An so I got myself the book titled “Getting Thing Done” by David Allen. I found out about it on someone’s blog, can’t remember which one, and later I found myself browsing through the book at the book store. My interest was piqued because especially when David mentioned that if we don’t have a system to manage our “stuff”, stuff meaning anything that need our attention, big or small, then it would be hard to move on to big picture things. This is because our subconscious mind have so much to deal with, it tells itself, I don’t have the time. So higher level, big picture things like financial goals etc don’t get accomplish. In fact, you don’t stand much chance of ever getting them because of the stuff that comes at you. So David advocated handling the small properly before we handle big picture, life changing stuff. Ok, so I get the book, and reached the part about natural planning, which I’m about to go into.
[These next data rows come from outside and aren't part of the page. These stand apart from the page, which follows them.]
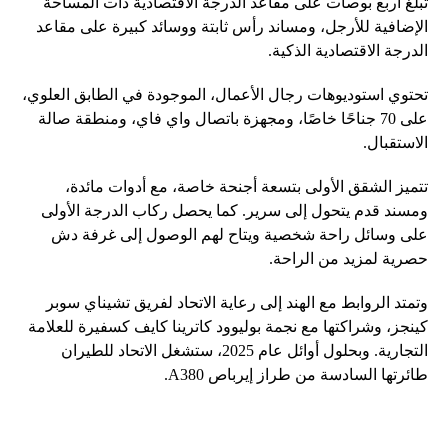
تبلغ أربع بوصات على مقاعد الدرجة الاقتصادية ذات المساحة
الإضافية للأرجل، ومساند رأس ثابتة ووسائد كبيرة على مقاعد
الدرجة الاقتصادية الذكية.
تحتوي استوديوهات رجال الأعمال، الموجودة في الطابق العلوي،
على 70 جناحًا خاصًا، ومجهزة باتصال واي فاي، ومنطقة صالة
الاستقبال.
تتميز الشقق الأولى بتسعة أجنحة خاصة، مع أدوات مائدة،
ومسند قدم يتحول إلى سرير. كما يحصل ركاب الدرجة الأولى
على وسائل راحة شخصية ويتاح لهم الوصول إلى غرفة دش
حصرية لمزيد من الراحة.
وتمتد الروابط مع الهند إلى رعاية الاتحاد لفريق تشيناي سوبر
كينجز، وشراكتها مع نجمة بوليوود كاترينا كايف كسفيرة للعلامة
التجارية. وبحلول أوائل عام 2025، ستشغل الاتحاد للطيران
طائرتها السادسة من طراز إيرباص A380.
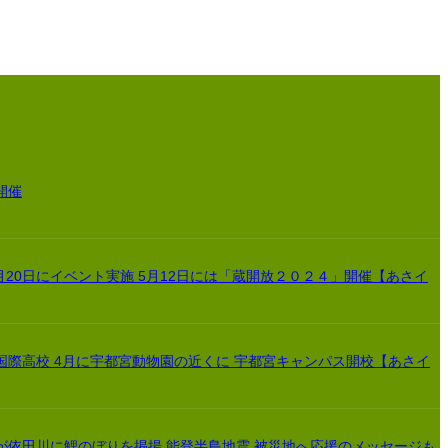
開催
月20日にイベント実施 5月12日には「蔵開放２０２４」開催【あさイ
国際高校 4月に宇都宮動物園の近くに 宇都宮キャンパス開校【あさイ
が依田川に鯉のぼりを掲揚 能登半島地震 被災地へ応援のメッセージも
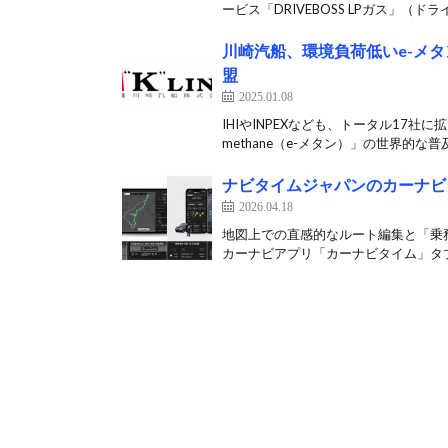
ービス「DRIVEBOSS LPガス」（ドライ
川崎汽船、環境負荷低いe-メタンの
盟
2025.01.08
IHIやINPEXなども、トータル17社
methane（e-メタン）」の世界的な普及
ナビタイムジャパンのカーナビ
2026.04.18
地図上での直感的なルート編集と「乗務
カーナビアプリ「カーナビタイム」タブ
The reason I’m writing about natural planning is financial planning is also a part of planning, right? Hope you said right. Anyway, after reading what David wrote in his book, planning should be something that is easy because the mind naturally plans thing all the time. The steps are as follow:-
1. Define the purpose
2. What is the outcome you want to see
3. Brainstorm your options
4. Organize the plan
5. Identifying your next action steps
The example given in the book is to plan for a dinner out. The intention of having dinner outside, is the purpose and it triggers your internal planning process automatically. The boundaries of your plan are your principles or values for example your budget, location, service, convenience etc. While you are considering all that, you visualize the place and how the evening would turn out. This vision of what you imagine, is the outcome that you wanted when you decided to have dinner. Next your mind would automatically brainstorm the options including possible problems like what to wear, is the place open, is it going to be crowded etc. This part according to David Allen is the “how” part. Next, you being to organize your plan like making the necessary call to the restaurants, checking prices, availability, confirming with the friends you are going to invite. Finally after all that, your next action will be to confirm the reservation. This is how we plan and we know it automatically.
Paraphrasing what was written
“you have an urge to make something happen, you image the results you wanted, you brainstorm about relevant ideas, you sort though those ideas, and define a physical action to make it a reality”
I’m sure you already know what I’m getting at. You can use the same method to set financial goals. Say you want to save $ 10,000 by the end of the year. The boundaries of you plan will be your principles i.e you are not going to steal to get the money, or sell drugs or do something illegal, or gamble, so it is going to be legal. Or if one of your options is to gamble, then you hare already brainstorm that as an option
Next your options could be working a second job, to cut your expenses and anything else that comes up. After organizing your thoughts and options and selecting the best possible option, you would write down the necessary actions to take.
Most of us do, which is to think “how” we are going to save $ 10,000 before really deciding on the purpose and actually visualizing the outcome. Then we don’t follow through on the next action implementation part. That a possible reason, most of us don’t succeed. Why not try this out for a change. It might work for you.